Paris zielt auf "eigene" Dschihadisten
Von Danny Leder
Es ist in Frankreich kein völliges Novum, nur die Intensität könnte sich zuletzt, im Zuge des Kampfes gegen den IS, verstärkt haben: Die gezielte Tötung von Personen, die als "Landes-Feinde" definiert wurden, und in diesem Fall von Dschihadisten – in einer juristischen Grauzone, aber mit Einverständnis der Staatsspitze.
So enthüllte das Blatt Liberation, dass sich zuletzt die Zahl der im Syrien getöteten französischen oder aus einem frankophonen Staat stammenden Dschihadisten erhöht habe. Frankreichs Militärs dementieren zwar "absichtliche" Zieloperationen gegen gesuchte Einzelpersonen. Aber bei bemannten und unbemannten Luftangriffen gegen den IS im Syrien stünden "eher Kommando-Posten als Trainingslager" im Visier, und dabei könnten frankophone Dschihadisten zufallsbedingt zu Schaden kommen, lässt ein Militärsprecher durchblicken.
Solch ein Zufall dürfte beispielsweise bei einem Luftangriff in der Nähe der IS-Hochburg Rakka Macreme Abrougui ereilt haben. Dieser IS-Sprengmeister stammte aus dem Pariser Vorort Saint Denis und war ein Gefährte der Terrorclique, die das Massaker vom November des Vorjahres in Paris verübt hatte.
Im November und Dezember wurden gleich vier namentlich gesuchte und aus Frankreich stammende IS-Angehörige getötet. Allerdings starben sie bei US-Luftangriffen.
US-Truppen eingesetzt
Denn wenn einmal die von der französischen Justiz gesuchten Dschihadisten von französischen Aufklärungseinheiten geortet sind, werden diese Informationen der gemeinsamen Datenbank der Anti-IS-Militärkoalition zugeführt. Weshalb dann auch US-Streitkräfte auf diese frankophonen Dschihadisten angesetzt werden können.
Liberation erinnert auch daran, dass Präsident Francois Hollande in einem kürzlich erschienen Interview-Buch ("Ein Präsident dürfte so etwas nicht sagen") freimütig erklärt hatte, er habe dem Militärgeheimdienst "selbstverständlich" erlaubt, an Attentätern oder Entführern Vergeltung zu üben.
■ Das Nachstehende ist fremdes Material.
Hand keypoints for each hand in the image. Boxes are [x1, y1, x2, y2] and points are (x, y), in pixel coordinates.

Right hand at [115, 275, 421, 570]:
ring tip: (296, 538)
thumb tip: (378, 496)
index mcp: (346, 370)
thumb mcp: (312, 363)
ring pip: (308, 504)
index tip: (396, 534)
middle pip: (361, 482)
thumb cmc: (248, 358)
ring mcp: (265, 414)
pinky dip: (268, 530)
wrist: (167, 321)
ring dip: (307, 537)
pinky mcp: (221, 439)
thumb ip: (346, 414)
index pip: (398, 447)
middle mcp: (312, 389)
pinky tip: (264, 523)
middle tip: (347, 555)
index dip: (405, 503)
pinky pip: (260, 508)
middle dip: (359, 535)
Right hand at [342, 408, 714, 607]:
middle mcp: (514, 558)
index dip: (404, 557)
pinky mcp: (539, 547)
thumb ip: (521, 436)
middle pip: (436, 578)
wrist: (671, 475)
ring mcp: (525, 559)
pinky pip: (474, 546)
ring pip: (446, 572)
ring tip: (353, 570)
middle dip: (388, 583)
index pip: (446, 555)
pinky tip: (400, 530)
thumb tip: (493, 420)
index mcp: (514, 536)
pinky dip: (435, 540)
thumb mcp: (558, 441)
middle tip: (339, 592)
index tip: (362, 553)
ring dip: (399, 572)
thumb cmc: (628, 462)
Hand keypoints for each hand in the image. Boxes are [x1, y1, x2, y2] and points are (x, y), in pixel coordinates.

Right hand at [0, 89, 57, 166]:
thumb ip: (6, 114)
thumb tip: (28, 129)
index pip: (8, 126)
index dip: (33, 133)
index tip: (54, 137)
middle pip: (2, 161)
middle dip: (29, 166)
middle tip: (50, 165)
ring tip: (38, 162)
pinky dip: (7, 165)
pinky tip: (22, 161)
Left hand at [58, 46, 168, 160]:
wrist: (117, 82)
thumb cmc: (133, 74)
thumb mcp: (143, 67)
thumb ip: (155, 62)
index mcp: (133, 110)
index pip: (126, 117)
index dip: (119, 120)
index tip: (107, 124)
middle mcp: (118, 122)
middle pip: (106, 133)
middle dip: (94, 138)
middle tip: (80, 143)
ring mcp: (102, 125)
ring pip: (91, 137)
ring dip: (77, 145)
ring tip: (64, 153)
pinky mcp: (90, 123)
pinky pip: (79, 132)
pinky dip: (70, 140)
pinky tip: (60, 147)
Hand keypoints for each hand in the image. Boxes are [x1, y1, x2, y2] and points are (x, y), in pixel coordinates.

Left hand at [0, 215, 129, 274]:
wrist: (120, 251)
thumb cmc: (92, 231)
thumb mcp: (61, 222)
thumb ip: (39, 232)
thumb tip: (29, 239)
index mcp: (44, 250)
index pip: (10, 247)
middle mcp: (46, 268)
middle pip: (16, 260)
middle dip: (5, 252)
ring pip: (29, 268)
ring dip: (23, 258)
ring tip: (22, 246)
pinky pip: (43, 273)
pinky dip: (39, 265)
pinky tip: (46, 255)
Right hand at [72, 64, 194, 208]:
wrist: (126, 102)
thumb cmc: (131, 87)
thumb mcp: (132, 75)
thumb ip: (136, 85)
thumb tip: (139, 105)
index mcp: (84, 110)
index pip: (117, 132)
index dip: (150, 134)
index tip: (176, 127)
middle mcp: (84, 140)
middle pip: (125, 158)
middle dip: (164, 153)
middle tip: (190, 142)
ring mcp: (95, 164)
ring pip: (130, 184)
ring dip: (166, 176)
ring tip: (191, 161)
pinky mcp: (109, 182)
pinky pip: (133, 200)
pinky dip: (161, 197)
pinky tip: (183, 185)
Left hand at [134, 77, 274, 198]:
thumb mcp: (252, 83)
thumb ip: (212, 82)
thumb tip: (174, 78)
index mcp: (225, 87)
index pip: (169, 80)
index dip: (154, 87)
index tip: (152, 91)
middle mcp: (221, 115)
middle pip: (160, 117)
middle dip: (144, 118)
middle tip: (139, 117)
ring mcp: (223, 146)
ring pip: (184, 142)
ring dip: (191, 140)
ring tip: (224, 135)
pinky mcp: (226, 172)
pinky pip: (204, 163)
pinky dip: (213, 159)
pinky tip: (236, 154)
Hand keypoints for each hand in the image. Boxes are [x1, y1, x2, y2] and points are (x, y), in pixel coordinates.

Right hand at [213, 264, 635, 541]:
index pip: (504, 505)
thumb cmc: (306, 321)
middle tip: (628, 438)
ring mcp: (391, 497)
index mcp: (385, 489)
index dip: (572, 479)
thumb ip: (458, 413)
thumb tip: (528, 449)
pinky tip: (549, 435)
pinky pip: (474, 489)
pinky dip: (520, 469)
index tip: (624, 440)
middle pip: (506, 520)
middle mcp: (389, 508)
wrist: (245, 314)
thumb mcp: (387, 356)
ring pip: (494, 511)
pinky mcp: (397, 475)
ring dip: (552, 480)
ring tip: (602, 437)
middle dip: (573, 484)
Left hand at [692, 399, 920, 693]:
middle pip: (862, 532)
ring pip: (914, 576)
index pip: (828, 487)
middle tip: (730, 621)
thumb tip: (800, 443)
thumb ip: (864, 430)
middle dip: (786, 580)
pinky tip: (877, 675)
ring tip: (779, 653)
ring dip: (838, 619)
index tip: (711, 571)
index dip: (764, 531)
Die linksliberale Zeitung, die sich gegenüber der SP-Regierung eher wohlwollend verhält, könnte diese Coverstory (mit reißerischem Titel: "Wie Frankreich seine Dschihadisten tötet") auch als eine Art Entgegnung veröffentlicht haben, nachdem die konservative und rechte Opposition der Regierung Versagen im Anti-Terrorkampf vorgeworfen hatte. Der Anlass war die ungehinderte Durchreise des tunesischen Berlin-Attentäters Anis Amri, durch Frankreich. Der Tote hatte Bahnkarten für die Strecke Lyon-Mailand bei sich. Für die Nationalistin Marine Le Pen sei diese Durchreise Amris "symptomatisch für die totale Sicherheitskatastrophe, die der Schengen-Raum darstellt." Und der Sprecher des konservativen Präsidentschaftskandidaten, Francois Fillon, erklärte: "Es ist unglaublich, dass ein von allen Polizeidiensten Europas gesuchter Terrorist in unser Land bewaffnet einreisen und unbehelligt weiterreisen konnte."